Originally, ALJs rendered “initial decisions,” which would become the agency’s final order if none of the parties filed an “appeal” of that decision. Under the new changes, ALJs will issue “recommended decisions” that the commissioners — who initially voted to lodge the complaint — will automatically review, and possibly modify, to determine how the matter will proceed.

Once the ALJ submits the recommended decision, parties can file “exceptions” to the decision through an opening brief. The FTC may then hold an oral argument on the exceptions. At the conclusion of proceedings on filed exceptions, the commissioners will place the case on their own docket and affirm or reject the recommended decision in full or in part.

The changes also preclude ALJs from ruling on motions for summary decision (equivalent to summary judgment). This change, however, will unlikely have a significant impact because, as noted by the FTC, “the Commission has not referred any motions for summary decision to the ALJ since” its implementation in 2009.

Why It Matters

The proposed changes emphasize seismic shifts in the FTC’s enforcement agenda under Chair Lisa Kahn and underscore the many constitutional challenges presently facing the FTC’s administrative process.
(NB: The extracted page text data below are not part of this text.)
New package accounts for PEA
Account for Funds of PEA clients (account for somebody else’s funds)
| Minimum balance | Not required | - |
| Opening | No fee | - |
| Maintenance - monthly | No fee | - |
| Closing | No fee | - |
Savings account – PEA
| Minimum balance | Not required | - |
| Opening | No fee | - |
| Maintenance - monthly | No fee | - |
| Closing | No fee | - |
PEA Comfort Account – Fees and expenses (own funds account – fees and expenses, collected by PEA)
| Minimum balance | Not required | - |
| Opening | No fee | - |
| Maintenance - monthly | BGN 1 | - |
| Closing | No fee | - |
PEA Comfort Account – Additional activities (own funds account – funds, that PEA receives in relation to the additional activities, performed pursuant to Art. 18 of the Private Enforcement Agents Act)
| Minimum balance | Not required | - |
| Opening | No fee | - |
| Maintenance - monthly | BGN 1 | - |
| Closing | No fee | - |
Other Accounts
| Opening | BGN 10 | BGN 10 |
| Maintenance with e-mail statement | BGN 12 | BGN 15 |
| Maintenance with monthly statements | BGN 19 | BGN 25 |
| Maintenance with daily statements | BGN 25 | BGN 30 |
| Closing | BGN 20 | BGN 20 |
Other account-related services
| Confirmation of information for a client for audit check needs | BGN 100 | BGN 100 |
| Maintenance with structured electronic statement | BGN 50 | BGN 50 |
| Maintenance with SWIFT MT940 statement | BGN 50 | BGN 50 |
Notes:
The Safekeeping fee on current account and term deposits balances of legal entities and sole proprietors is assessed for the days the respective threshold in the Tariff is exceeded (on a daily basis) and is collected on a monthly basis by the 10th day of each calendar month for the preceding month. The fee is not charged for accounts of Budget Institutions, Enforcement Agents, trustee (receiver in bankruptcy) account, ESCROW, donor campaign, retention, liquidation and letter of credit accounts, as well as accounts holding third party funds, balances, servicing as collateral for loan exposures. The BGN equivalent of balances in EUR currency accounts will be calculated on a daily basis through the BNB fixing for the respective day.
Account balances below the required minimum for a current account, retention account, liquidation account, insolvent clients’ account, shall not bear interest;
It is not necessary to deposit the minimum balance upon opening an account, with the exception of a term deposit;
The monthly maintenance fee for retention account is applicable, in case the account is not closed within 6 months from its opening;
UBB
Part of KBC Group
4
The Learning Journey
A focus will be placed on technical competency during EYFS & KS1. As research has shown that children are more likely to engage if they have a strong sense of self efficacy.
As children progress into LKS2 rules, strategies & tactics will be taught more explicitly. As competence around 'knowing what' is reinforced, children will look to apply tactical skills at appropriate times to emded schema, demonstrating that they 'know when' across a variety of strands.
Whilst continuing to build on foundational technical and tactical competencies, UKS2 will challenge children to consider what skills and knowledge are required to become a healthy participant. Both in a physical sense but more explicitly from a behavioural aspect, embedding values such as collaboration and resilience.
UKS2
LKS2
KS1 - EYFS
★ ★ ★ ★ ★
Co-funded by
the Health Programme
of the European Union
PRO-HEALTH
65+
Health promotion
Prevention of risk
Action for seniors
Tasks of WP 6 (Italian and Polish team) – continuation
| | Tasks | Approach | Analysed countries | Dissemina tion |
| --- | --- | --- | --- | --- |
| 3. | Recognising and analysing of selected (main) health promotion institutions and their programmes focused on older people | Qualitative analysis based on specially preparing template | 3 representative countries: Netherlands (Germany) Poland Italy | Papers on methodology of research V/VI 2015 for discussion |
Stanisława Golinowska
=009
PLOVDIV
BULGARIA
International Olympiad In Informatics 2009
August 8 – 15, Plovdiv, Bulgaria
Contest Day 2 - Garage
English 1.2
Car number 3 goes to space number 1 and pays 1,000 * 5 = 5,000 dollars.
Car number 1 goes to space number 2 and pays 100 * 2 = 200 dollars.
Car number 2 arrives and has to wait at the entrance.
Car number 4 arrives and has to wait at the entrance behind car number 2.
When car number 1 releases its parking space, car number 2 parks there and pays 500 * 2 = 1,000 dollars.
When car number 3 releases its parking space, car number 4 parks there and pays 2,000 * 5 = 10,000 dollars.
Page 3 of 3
Commentators are split in their interpretation of the rule change. Some claim that the changes will have an insignificant effect in practice. Others insist that the FTC’s enforcement scheme is now susceptible to legal challenges.

The Supreme Court recently opened the door for constitutional challenges to sidestep the FTC’s internal appeals process. Early this year, in Axon Enterprises, Inc. v. FTC, the Court ruled that constitutional challenges to the FTC’s in-house proceedings may occur in federal court directly.